Google's Gemini 2.0: A New Era of AI
Information is at the core of human progress. For over 26 years, Google's mission has been to organize the world's information and make it accessible and useful. This commitment fuels their continuous pursuit of AI advancements, aiming to organize information across all inputs and make it accessible through any output, ultimately enhancing its usefulness for individuals.
This vision guided the introduction of Gemini 1.0 last December. As the first natively multimodal model, Gemini 1.0 and its successor, 1.5, significantly advanced multimodality and long context understanding. These models could process vast amounts of information across text, video, images, audio, and code.

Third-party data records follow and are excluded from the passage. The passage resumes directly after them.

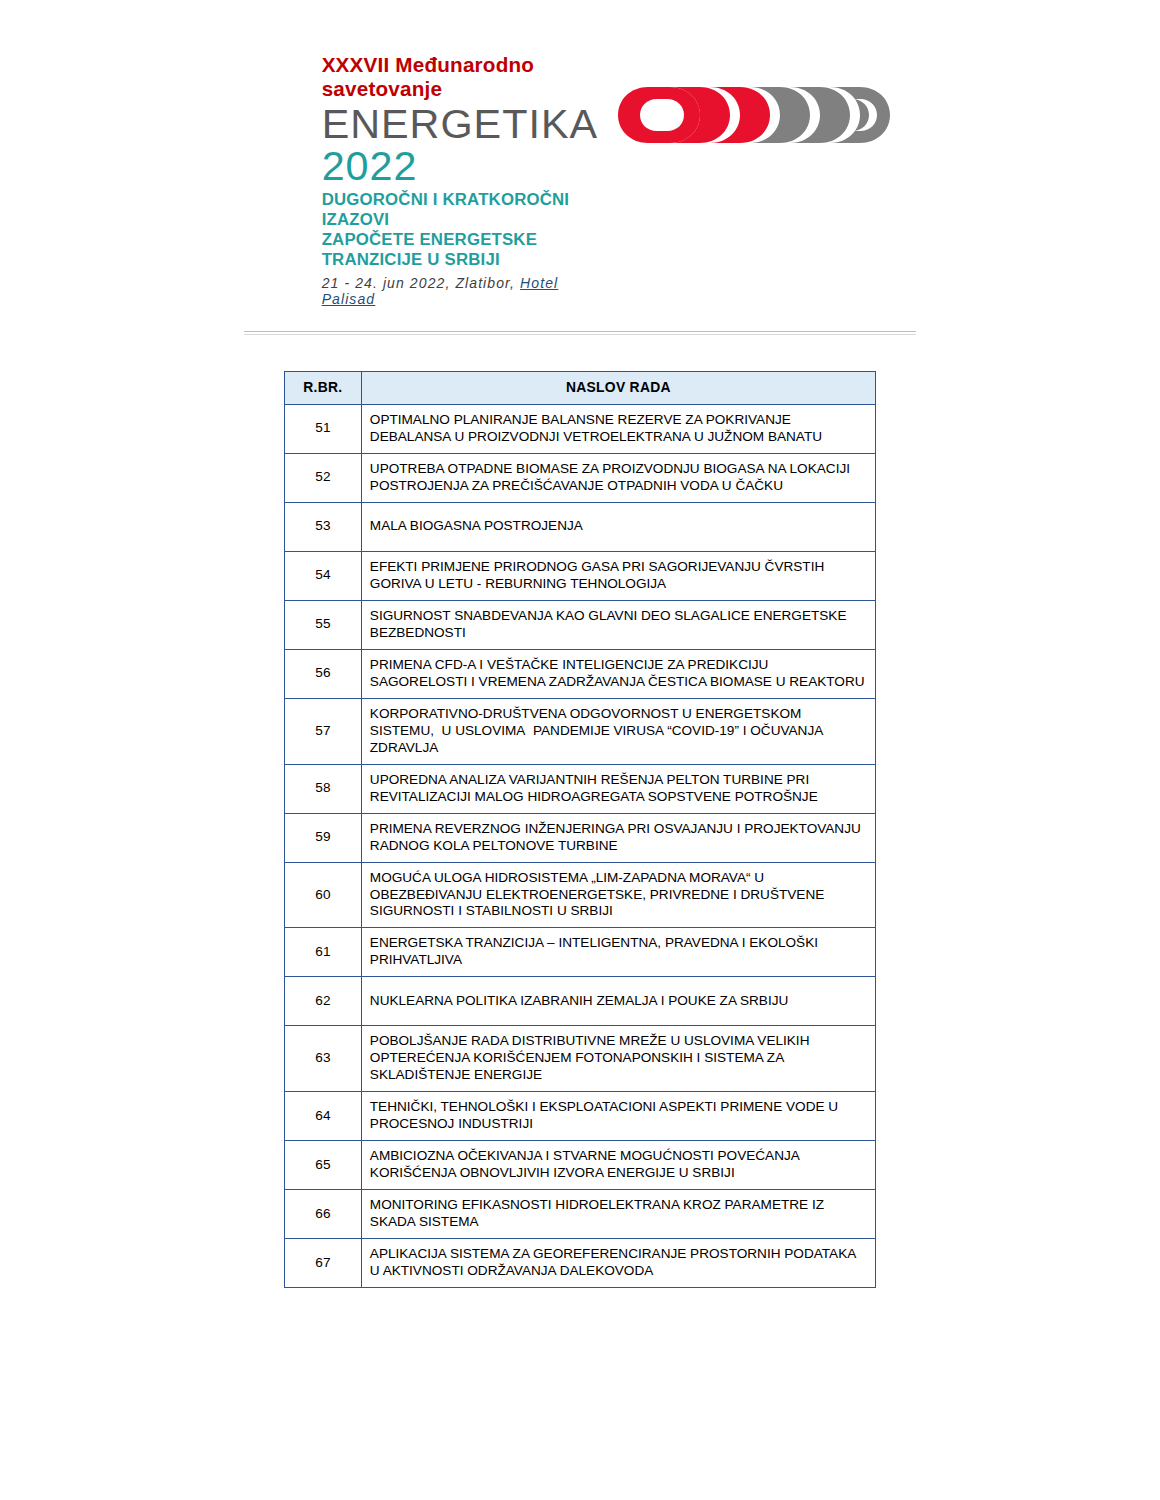XXXVII Međunarodno savetovanje
ENERGETIKA 2022
DUGOROČNI I KRATKOROČNI IZAZOVI
ZAPOČETE ENERGETSKE TRANZICIJE U SRBIJI
21 - 24. jun 2022, Zlatibor, Hotel Palisad
| R.BR. | NASLOV RADA |
| --- | --- |
| 51 | OPTIMALNO PLANIRANJE BALANSNE REZERVE ZA POKRIVANJE DEBALANSA U PROIZVODNJI VETROELEKTRANA U JUŽNOM BANATU |
| 52 | UPOTREBA OTPADNE BIOMASE ZA PROIZVODNJU BIOGASA NA LOKACIJI POSTROJENJA ZA PREČIŠĆAVANJE OTPADNIH VODA U ČAČKU |
| 53 | MALA BIOGASNA POSTROJENJA |
| 54 | EFEKTI PRIMJENE PRIRODNOG GASA PRI SAGORIJEVANJU ČVRSTIH GORIVA U LETU - REBURNING TEHNOLOGIJA |
| 55 | SIGURNOST SNABDEVANjA KAO GLAVNI DEO SLAGALICE ENERGETSKE BEZBEDNOSTI |
| 56 | PRIMENA CFD-A I VEŠTAČKE INTELIGENCIJE ZA PREDIKCIJU SAGORELOSTI I VREMENA ZADRŽAVANJA ČESTICA BIOMASE U REAKTORU |
| 57 | KORPORATIVNO-DRUŠTVENA ODGOVORNOST U ENERGETSKOM SISTEMU, U USLOVIMA PANDEMIJE VIRUSA “COVID-19” I OČUVANJA ZDRAVLJA |
| 58 | UPOREDNA ANALIZA VARIJANTNIH REŠENjA PELTON TURBINE PRI REVITALIZACIJI MALOG HIDROAGREGATA SOPSTVENE POTROŠNjE |
| 59 | PRIMENA REVERZNOG INŽENJERINGA PRI OSVAJANJU I PROJEKTOVANJU RADNOG KOLA PELTONOVE TURBINE |
| 60 | MOGUĆA ULOGA HIDROSISTEMA „LIM-ZAPADNA MORAVA“ U OBEZBEĐIVANJU ELEKTROENERGETSKE, PRIVREDNE I DRUŠTVENE SIGURNOSTI I STABILNOSTI U SRBIJI |
| 61 | ENERGETSKA TRANZICIJA – INTELIGENTNA, PRAVEDNA I EKOLOŠKI PRIHVATLJIVA |
| 62 | NUKLEARNA POLITIKA IZABRANIH ZEMALJA I POUKE ZA SRBIJU |
| 63 | POBOLJŠANJE RADA DISTRIBUTIVNE MREŽE U USLOVIMA VELIKIH OPTEREĆENJA KORIŠĆENJEM FOTONAPONSKIH I SISTEMA ZA SKLADIŠTENJE ENERGIJE |
| 64 | TEHNIČKI, TEHNOLOŠKI I EKSPLOATACIONI ASPEKTI PRIMENE VODE U PROCESNOJ INDUSTRIJI |
| 65 | AMBICIOZNA OČEKIVANJA I STVARNE MOGUĆNOSTI POVEĆANJA KORIŠĆENJA OBNOVLJIVIH IZVORA ENERGIJE U SRBIJI |
| 66 | MONITORING EFIKASNOSTI HIDROELEKTRANA KROZ PARAMETRE IZ SKADA SISTEMA |
| 67 | APLIKACIJA SISTEMA ZA GEOREFERENCIRANjE PROSTORNIH PODATAKA U AKTIVNOSTI ODRŽAVANjA DALEKOVODA |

Millions of developers now build with Gemini, which has been instrumental in reimagining Google's existing products (including seven with over 2 billion users) and creating new ones. NotebookLM stands as a prime example of the power of multimodality and long context, showcasing its appeal to numerous users.
The Agentic Era of AI
Google's efforts over the past year have focused on developing more 'agentic' models; models capable of understanding the surrounding world, thinking multiple steps ahead, and acting on behalf of users under their supervision.
This development leads to the launch of Gemini 2.0, Google’s most capable model to date. With advancements in multimodality – including native image and audio output – and native tool use, Gemini 2.0 paves the way for new AI agents bringing us closer to a universal assistant vision.
Gemini 2.0's Capabilities
Gemini 2.0 Flash, an experimental model, is immediately available to all Gemini users. A new feature, Deep Research, leverages advanced reasoning and long context to function as a research assistant, investigating complex topics and generating reports. This is currently available within Gemini Advanced.

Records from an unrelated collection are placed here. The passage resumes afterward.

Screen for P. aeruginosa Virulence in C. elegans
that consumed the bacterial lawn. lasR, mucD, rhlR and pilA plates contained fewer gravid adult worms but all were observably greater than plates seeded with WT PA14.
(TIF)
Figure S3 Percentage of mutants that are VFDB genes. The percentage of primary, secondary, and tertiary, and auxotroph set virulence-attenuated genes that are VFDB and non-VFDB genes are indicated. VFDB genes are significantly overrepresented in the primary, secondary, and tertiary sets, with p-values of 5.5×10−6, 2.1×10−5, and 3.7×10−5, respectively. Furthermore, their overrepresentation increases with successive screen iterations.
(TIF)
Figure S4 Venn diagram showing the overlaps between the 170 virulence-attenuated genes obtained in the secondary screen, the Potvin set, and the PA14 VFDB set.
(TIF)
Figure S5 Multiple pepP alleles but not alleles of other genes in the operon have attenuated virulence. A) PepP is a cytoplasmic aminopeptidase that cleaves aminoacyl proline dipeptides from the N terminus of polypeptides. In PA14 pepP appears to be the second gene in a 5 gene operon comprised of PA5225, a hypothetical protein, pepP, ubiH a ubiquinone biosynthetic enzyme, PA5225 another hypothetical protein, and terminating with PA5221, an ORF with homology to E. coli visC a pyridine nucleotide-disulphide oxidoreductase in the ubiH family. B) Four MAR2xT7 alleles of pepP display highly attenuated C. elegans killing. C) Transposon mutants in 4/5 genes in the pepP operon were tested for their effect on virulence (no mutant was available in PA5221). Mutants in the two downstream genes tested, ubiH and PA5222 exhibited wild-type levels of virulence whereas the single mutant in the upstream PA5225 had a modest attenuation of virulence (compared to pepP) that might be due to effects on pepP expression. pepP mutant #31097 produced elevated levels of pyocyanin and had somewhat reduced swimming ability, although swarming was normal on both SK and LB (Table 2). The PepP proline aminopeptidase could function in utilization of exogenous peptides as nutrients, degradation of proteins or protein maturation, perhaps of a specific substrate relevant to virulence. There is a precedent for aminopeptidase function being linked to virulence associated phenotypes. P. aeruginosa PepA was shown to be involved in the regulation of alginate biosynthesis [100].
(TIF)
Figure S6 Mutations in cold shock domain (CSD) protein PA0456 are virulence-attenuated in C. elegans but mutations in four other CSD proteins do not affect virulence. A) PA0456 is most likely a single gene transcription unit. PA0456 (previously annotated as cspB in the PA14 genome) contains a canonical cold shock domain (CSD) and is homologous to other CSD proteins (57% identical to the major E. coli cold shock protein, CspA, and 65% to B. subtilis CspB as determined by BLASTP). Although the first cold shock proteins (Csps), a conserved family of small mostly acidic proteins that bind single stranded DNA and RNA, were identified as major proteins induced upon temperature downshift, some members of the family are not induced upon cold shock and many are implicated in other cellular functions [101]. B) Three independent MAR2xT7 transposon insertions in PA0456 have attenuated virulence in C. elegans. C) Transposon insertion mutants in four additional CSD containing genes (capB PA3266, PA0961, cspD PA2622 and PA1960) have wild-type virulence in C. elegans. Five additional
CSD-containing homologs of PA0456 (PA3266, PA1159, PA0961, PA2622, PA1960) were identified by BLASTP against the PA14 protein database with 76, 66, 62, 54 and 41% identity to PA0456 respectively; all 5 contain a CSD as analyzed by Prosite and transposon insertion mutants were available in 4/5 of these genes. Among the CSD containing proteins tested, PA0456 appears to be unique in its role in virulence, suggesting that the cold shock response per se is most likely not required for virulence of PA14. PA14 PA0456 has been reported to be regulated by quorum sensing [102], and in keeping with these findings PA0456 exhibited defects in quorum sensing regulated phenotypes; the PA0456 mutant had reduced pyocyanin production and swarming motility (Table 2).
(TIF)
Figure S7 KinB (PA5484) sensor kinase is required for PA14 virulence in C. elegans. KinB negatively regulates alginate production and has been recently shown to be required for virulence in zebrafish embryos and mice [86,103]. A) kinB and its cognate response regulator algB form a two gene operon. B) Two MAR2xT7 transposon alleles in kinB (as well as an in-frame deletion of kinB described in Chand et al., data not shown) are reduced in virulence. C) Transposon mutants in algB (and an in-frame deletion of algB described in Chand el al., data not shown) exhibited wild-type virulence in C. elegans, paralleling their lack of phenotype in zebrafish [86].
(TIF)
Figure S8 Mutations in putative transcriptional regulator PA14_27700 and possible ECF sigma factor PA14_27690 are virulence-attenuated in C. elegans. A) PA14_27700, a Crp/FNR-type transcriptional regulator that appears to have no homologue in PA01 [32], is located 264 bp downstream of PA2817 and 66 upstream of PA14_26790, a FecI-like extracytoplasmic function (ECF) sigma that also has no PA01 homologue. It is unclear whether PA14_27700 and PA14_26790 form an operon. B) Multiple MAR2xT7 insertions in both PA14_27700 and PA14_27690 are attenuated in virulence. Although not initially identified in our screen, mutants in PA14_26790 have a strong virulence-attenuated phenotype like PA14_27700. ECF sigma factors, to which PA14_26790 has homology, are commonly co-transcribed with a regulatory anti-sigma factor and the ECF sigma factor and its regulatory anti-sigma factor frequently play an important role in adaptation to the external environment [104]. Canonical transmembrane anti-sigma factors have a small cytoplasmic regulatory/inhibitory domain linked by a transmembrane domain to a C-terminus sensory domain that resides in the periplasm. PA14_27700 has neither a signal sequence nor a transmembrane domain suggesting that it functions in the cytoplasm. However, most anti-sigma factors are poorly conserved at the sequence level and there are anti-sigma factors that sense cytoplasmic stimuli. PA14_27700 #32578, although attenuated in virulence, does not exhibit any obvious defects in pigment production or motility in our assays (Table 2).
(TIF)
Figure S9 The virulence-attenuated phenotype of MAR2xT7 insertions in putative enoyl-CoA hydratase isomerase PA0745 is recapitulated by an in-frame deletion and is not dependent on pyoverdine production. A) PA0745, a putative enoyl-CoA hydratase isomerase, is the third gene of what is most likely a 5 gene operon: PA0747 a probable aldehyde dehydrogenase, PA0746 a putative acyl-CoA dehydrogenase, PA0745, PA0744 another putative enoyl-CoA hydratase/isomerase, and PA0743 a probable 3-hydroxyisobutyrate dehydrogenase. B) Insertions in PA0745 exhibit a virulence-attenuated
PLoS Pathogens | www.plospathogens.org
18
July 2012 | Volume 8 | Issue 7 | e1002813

The impact of AI on search is undeniable. AI Overviews now reach 1 billion people, allowing for entirely new types of questions, quickly becoming one of Google's most popular Search features. The advanced reasoning of Gemini 2.0 is being integrated into AI Overviews to handle more complex topics and multi-step questions, including advanced math, multimodal queries, and coding. Limited testing began this week, with broader rollout planned for early next year. Expansion to more countries and languages is also slated for the coming year.
Technological Underpinnings of Gemini 2.0
Gemini 2.0's advancements are rooted in Google's decade-long investment in a full-stack approach to AI innovation. It's built on custom hardware like Trillium, their sixth-generation TPUs. Trillium powered 100% of Gemini 2.0's training and inference, and is now generally available to customers for their own development.
If Gemini 1.0 focused on organizing and understanding information, Gemini 2.0 is about making it significantly more useful.
Project Astra: A Universal AI Assistant
Project Astra, a research prototype exploring the future of universal AI assistants, has seen significant improvements with Gemini 2.0. Initially tested on Android phones, feedback from trusted testers has shaped its development, particularly regarding safety and ethics. Improvements include enhanced capabilities and integration with prototype glasses, providing an immersive and helpful experience.
Project Astra's Features and Applications
Project Astra uses real-time conversations and fast responses. It also boasts a memory function, refining answers by recalling details from previous conversations and retaining information from the current session (up to 10 minutes). Users can utilize Google Search, Maps, and Lens through Project Astra for information gathering. A waitlist is available for those interested in becoming testers.
Project Mariner: Navigating the Web with AI
Project Mariner, another early research prototype utilizing Gemini 2.0, explores human-agent interaction within a browser. Through an experimental Chrome extension, it analyzes browser information (pixels, text, code, images, forms), performing tasks for the user. Achieving state-of-the-art results (83.5% success rate on the WebVoyager benchmark), it demonstrates the technical feasibility of web navigation via AI, despite present limitations in accuracy and speed. These shortcomings are expected to improve rapidly over time. Safety and security measures are rigorously implemented, with humans in the loop, ensuring controlled and responsible functionality.
Jules: An AI-Powered Code Agent
Jules, an experimental AI-powered code agent, integrates directly into GitHub workflows. Under a developer’s supervision, it can address issues, develop plans, and execute them, reflecting Google’s long-term goal of creating AI agents helpful across domains, including coding.
The Future is Agentic: A Glimpse into a World Enhanced by AI
Gemini 2.0 Flash and the research prototypes—Astra, Mariner, and Jules—represent Google's commitment to testing and refining cutting-edge AI capabilities. These advancements are poised to significantly enhance the helpfulness of Google products in the future. The responsible development of these technologies, prioritizing safety and security, is paramount. Google is taking a measured, gradual approach, employing iterative safety training, collaborating with trusted testers and experts, and conducting extensive risk assessments.
The release of Gemini 2.0 Flash and the research prototypes mark a significant milestone in the Gemini era. Google looks forward to exploring new possibilities as they continue to progress toward Artificial General Intelligence (AGI).